• **TASK DETAILS**: Work through the data below and give the number of lines holding the word "Fighter", without any other text.

• **DATASET**:
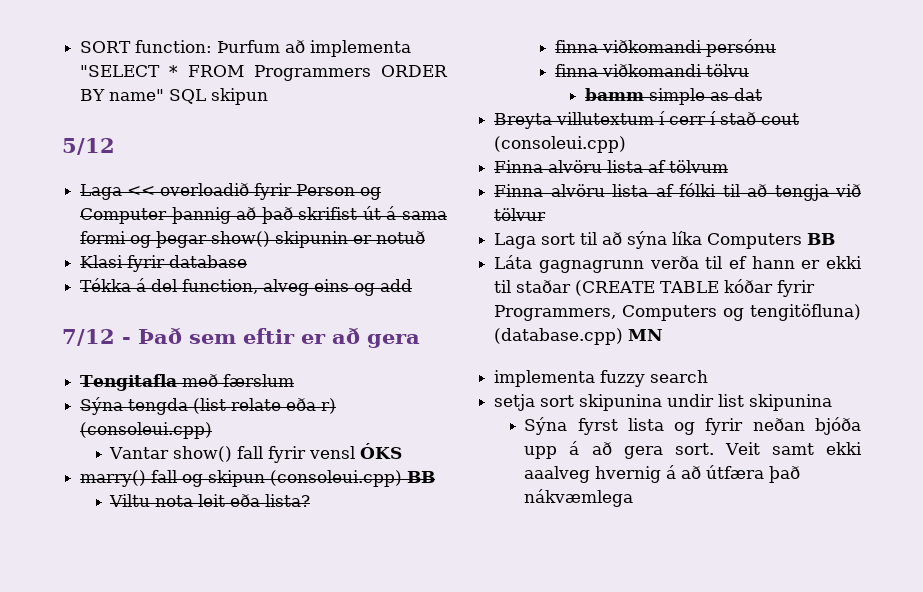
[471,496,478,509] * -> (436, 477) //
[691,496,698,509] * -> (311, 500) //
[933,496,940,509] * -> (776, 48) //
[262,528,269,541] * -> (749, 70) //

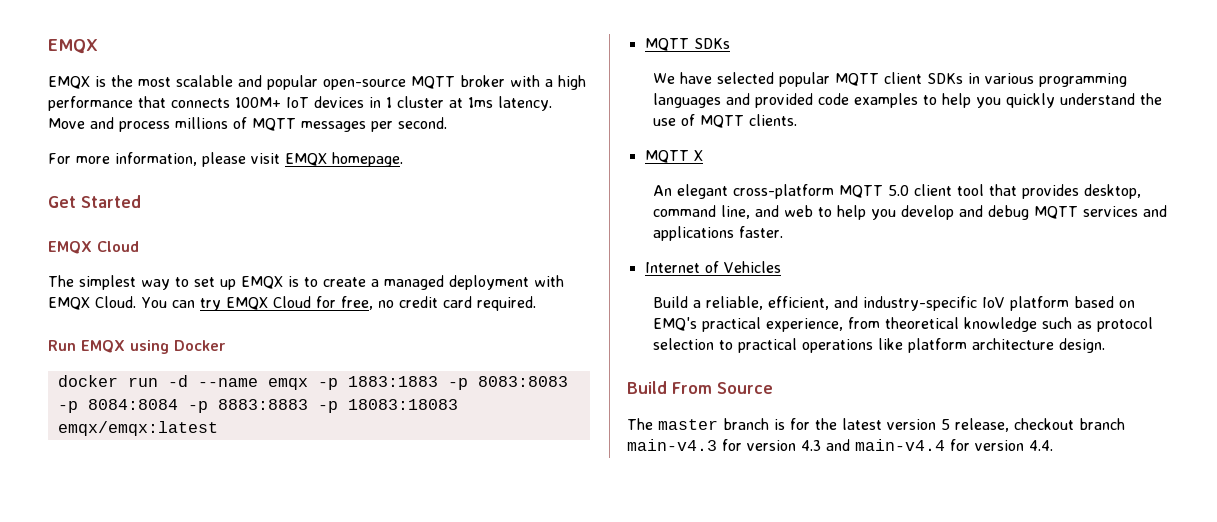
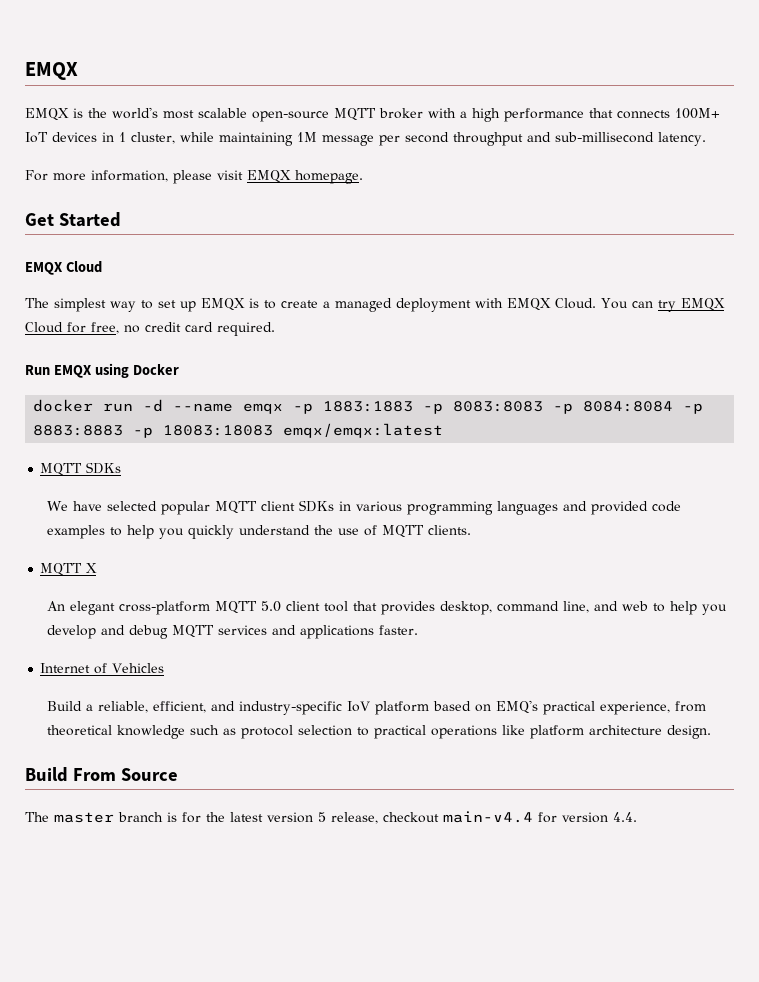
(133, 81) none -> [112,107,158,119] world's
[238,75,318,90] and popular -> (247, 113) none
[397,96,552,111] [48,117,447,132] cluster at 1ms latency. Move and process millions of MQTT messages per second. -> [131,132,706,146] cluster, while maintaining 1M message per second throughput and sub-millisecond latency.
[1079,418,1125,430] [627,439,850,451] branch main-v4.3 for version 4.3 and -> (439, 817) none

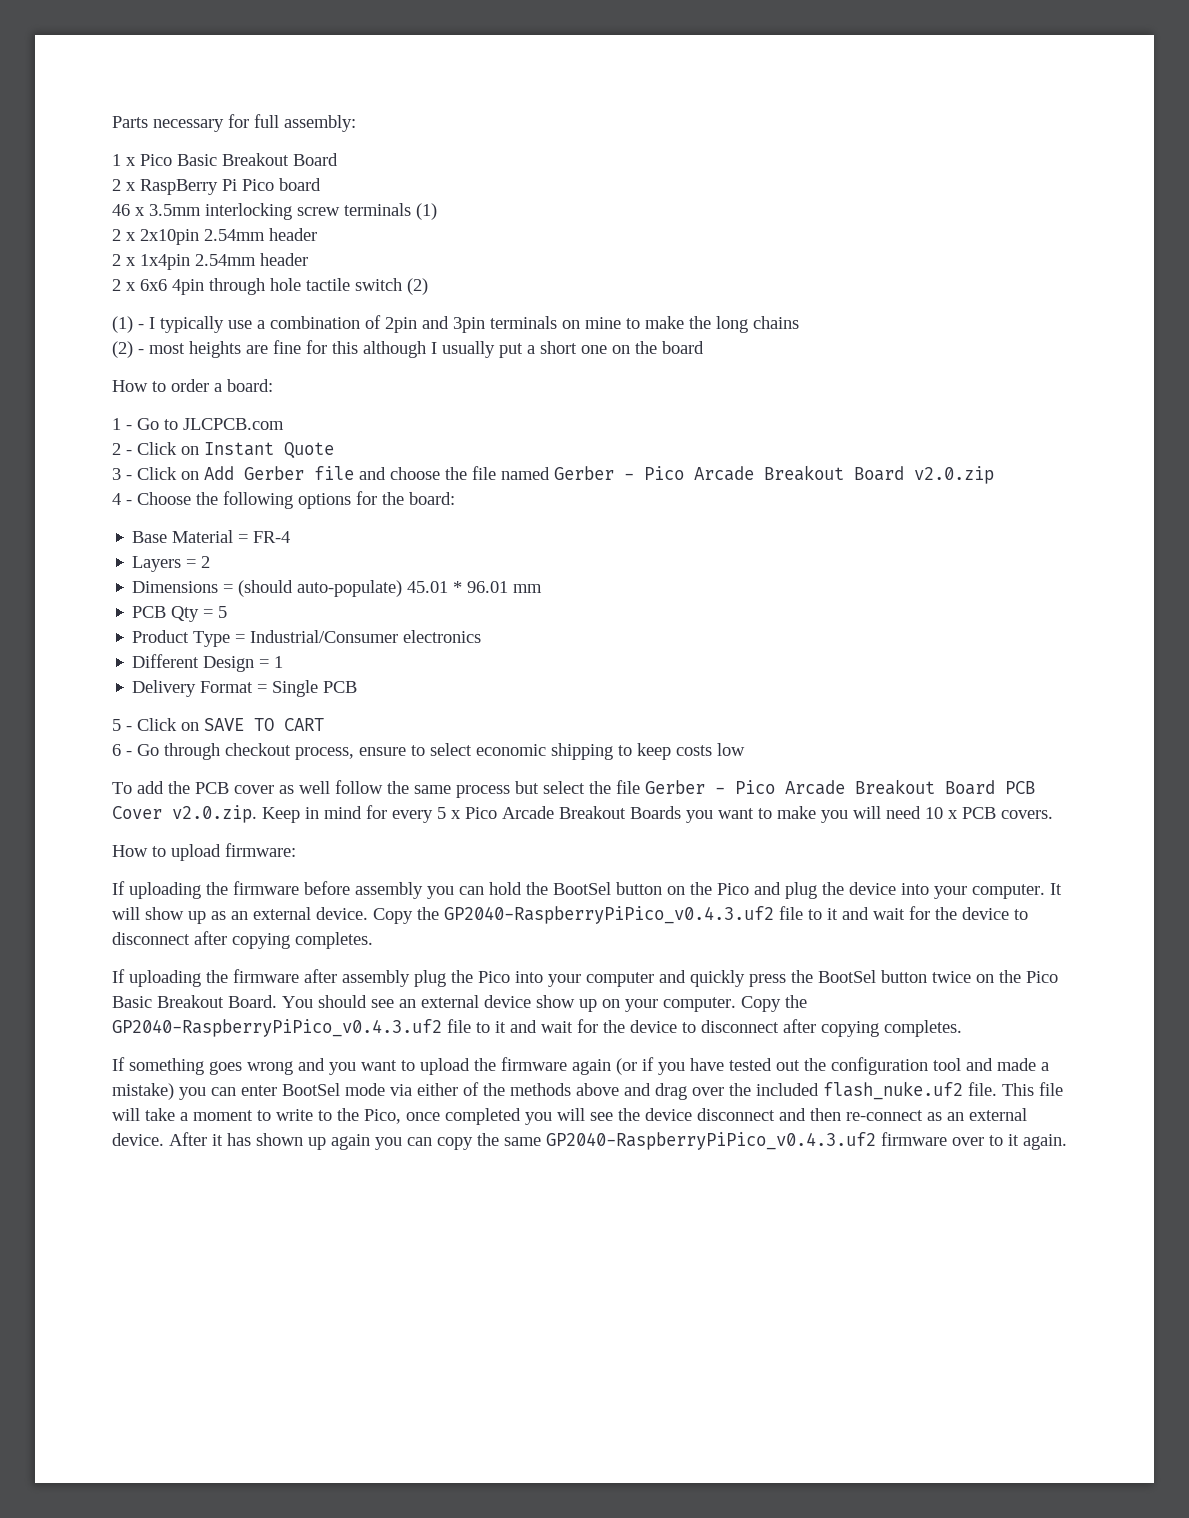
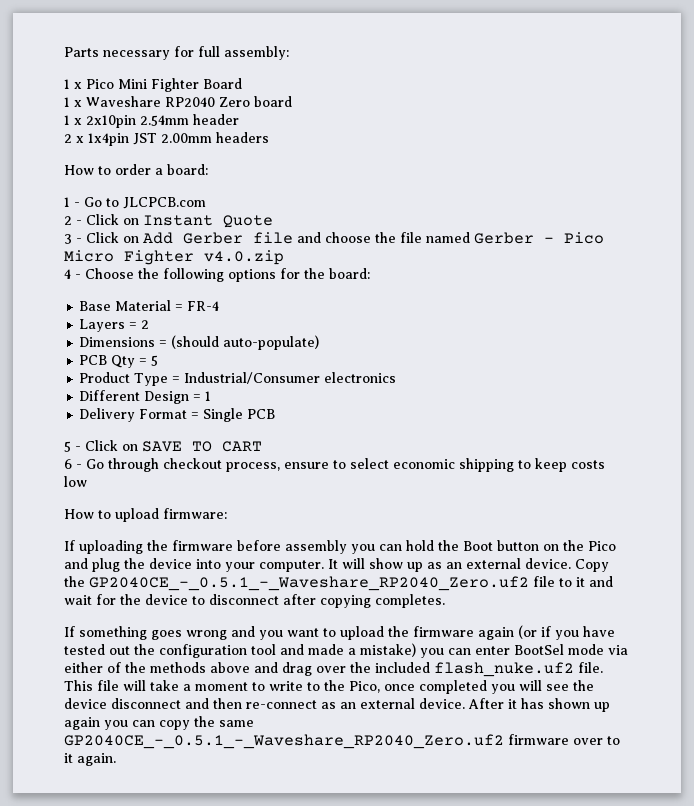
[177,153,289,166] Basic Breakout -> [118,78,199,92] Mini Fighter
[112,178,321,195] [112,203,437,220] [112,229,121,241] 2 x RaspBerry Pi Pico board // 46 x 3.5mm interlocking screw terminals (1) // 2 -> [64,96,292,107] [64,115,70,125] 1 x Waveshare RP2040 Zero board // 1
[195,253,308,266] [112,278,428,295] [112,315,799,333] [112,340,704,358] 2.54mm header // 2 x 6x6 4pin through hole tactile switch (2) // (1) - I typically use a combination of 2pin and 3pin terminals on mine to make the long chains // (2) - most heights are fine for this although I usually put a short one on the board -> [133,132,269,145] JST 2.00mm headers
[694,465,994,484] Arcade Breakout Board v2.0.zip -> [64,250,284,265] Micro Fighter v4.0.zip
[407,581,543,593] 45.01 * 96.01 mm -> (320, 342) none
[112,779,1035,798] [112,805,1053,823] // To add the PCB cover as well follow the same process but select the file Gerber - Pico Arcade Breakout Board PCB Cover v2.0.zip. Keep in mind for every 5 x Pico Arcade Breakout Boards you want to make you will need 10 x PCB covers. -> (87, 481) none
[553,882,611,895] BootSel -> [463,541,493,551] Boot
[444,906,1028,924] [112,931,373,949] [112,969,1058,987] [112,995,807,1012] [112,1019,442,1037] GP2040-RaspberryPiPico_v0.4.3.uf2 file to it and wait for the device to disconnect after copying completes. // If uploading the firmware after assembly plug the Pico into your computer and quickly press the BootSel button twice on the Pico Basic Breakout Board. You should see an external device show up on your computer. Copy the GP2040-RaspberryPiPico_v0.4.3.uf2 -> [89,576,529,591] GP2040CE_-_0.5.1_-_Waveshare_RP2040_Zero.uf2
[546,1132,876,1150] GP2040-RaspberryPiPico_v0.4.3.uf2 -> [64,734,504,749] GP2040CE_-_0.5.1_-_Waveshare_RP2040_Zero.uf2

• **RESPONSE FOR THIS EXERCISE**: 2